The Qassar caste trapped in their age-old-custom
The Dhobi community is considered as a lower caste among Muslims. In rural areas the people of this caste are still making a living by washing clothes.
Saeed Ahmed, an eighty-two-years-old man is the oldest in his family who has been washing clothes for seventy years. He started working from childhood.
He used to go with his father to the lake early in the morning to help him in washing clothes and that’s how his journey into their traditional occupation started.
Ahmed belongs to the Dhobi community living in Samaspur Khora village of Bijnor district in Uttar Pradesh. And he is still continuing the traditional occupation of washing clothes.
The people in the community say that this work is the legacy left by their ancestors.
The Qassar caste is known as Muslim Dhobi. In India, they continue to depend on their traditional occupation of washing clothes. There is no existing literature on the history of the Qassar community.
The community is distributed throughout North India and South India, with concentrations in Delhi, Gujarat, Uttar Pradesh, Haryana and Bihar. Perhaps the largest concentration of Dhobis is found in Uttar Pradesh.
Indian Muslims have stratified themselves into three main castes: Ashraafs, Ajlafs and Arzals.
Ashraafs are the Brahmin equivalent, Ajlafs are the Vaisya equivalent and Shudras, and Arzals (vile, vulgar), in other words a group comprising non-Untouchables and converted “Untouchables” who, as in Hinduism, practice supposedly impure trades.
Despite their conversion to Islam, the social, economic and educational status of the Arzals remains pathetic.
The Dhobi community belongs to the Arzal caste due to which they have always faced discrimination.
In rural areas it still seems difficult to be free of one’s socio professional identity linked to one’s group of origin.
Dr Ejaz Ali, a national convenor of the All-India Backward Muslim Morcha (AIBMM) said in an interview with Outlook India that traditionally, the dhobi community would wash clothes for particular families, and would receive grain and services from them.
But with the growth of the cash economy, most Dhobi are now paid money for their services.
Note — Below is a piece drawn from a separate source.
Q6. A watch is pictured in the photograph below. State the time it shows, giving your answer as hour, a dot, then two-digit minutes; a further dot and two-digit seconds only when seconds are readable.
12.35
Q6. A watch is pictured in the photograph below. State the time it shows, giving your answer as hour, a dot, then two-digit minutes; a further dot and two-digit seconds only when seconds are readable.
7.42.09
Saeed said it is not an easy job to stand in water for hours to wash clothes. “Poverty forces you to do anything, otherwise who does not like comfort?” he added.
Despite being the oldest in his family, he washes the maximum number of clothes; his family members call him iron man.
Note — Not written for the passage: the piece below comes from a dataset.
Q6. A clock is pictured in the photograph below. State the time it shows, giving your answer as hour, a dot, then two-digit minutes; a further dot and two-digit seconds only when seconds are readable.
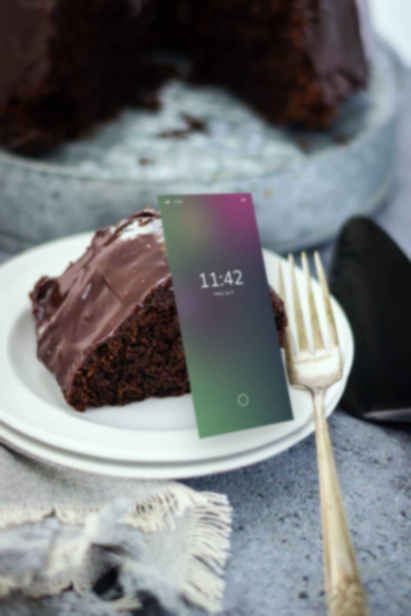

Waheed, a sixty-two-year-old man is a two wheeler mechanic but he also comes to the lake to help his brother Saeed in washing clothes.
Whether it is a bitter cold or scorching sun, these people do not stop their work.
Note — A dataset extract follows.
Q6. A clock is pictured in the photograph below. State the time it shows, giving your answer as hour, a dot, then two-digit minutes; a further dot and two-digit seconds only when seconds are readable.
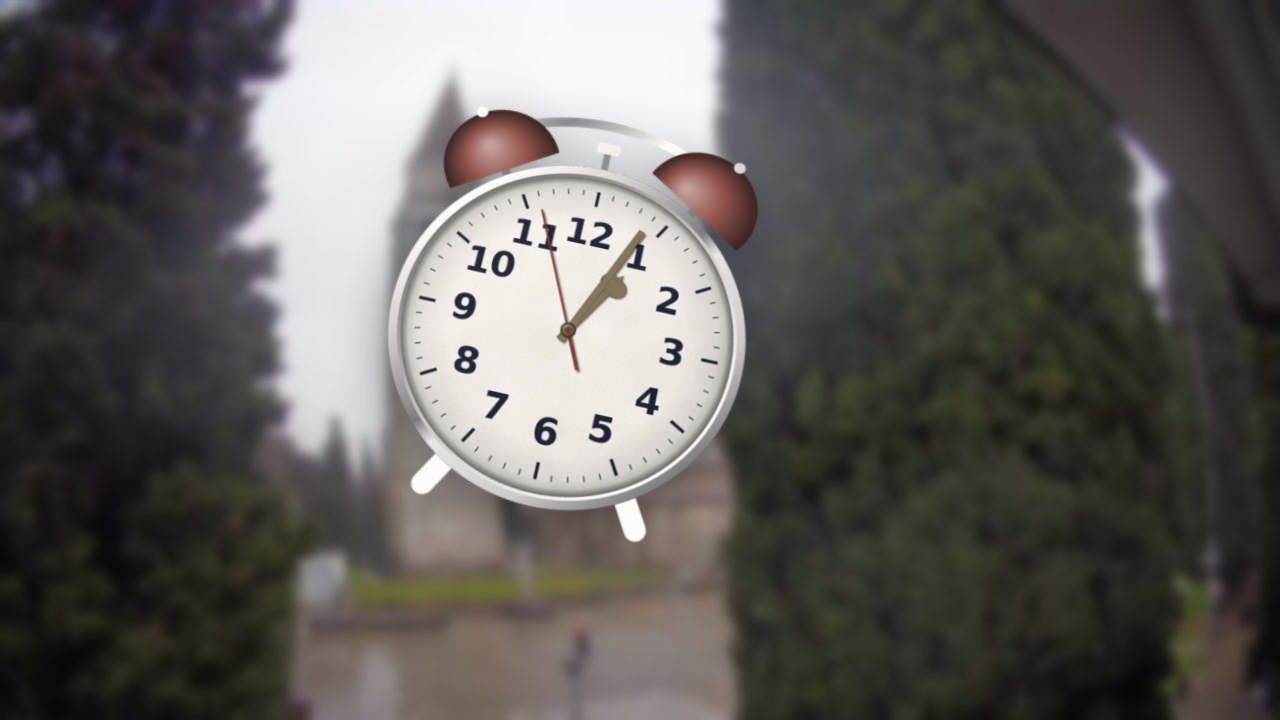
1.03.56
“It is not easy to stand in the water for the whole day, but what to do, this is the source of our daily bread,” said Waheed.
All the clothes have to be washed by hand, due to which they get blisters on their palms.
Shanno said that she doesn't even feel like getting up early in the morning, but she has to get up to wash clothes.
They also iron the clothes after washing them but the iron they use is not electric, it is coal iron.
In summer it is difficult for them to iron with a coal iron because they can’t switch on the fan while ironing so that the clothes do not get burnt.
Dhobi community comes under the Other Backward Classes (OBC) list but the people of this caste are demanding to be included in the Scheduled Caste (SC) list.
“The SC category must be made religion-neutral on the lines of OBC, ST and EWS quota,” said Khalid Ali Ansari in an interview with IndiaSpend.
The Caste census has not been conducted since 1931, due to which there is no information regarding this marginalised community, due to which no development program has been done for them.
Ansari highlighted that data on caste is imperative for enabling reasonable conversations on categorical revisions within SC, Scheduled Tribe (ST) and OBC categories, the legitimacy of the Economically Weaker Section (EWS) category, targeted development programmes for the marginalized.
Dhobi caste is considered as lower caste among Muslims. Even though people get their clothes washed by them they never treat this community respectfully.
If these people had a washing machine, their work would have become easier, but they do not have enough money to buy it.
Since childhood, they have seen this work being done in their family and from a young age they started doing this work that now they can’t even think of doing anything else.
"It doesn’t matter whether it is Sunday or Monday, whether it is summer or winter, we have to do the work everyday," Hameed.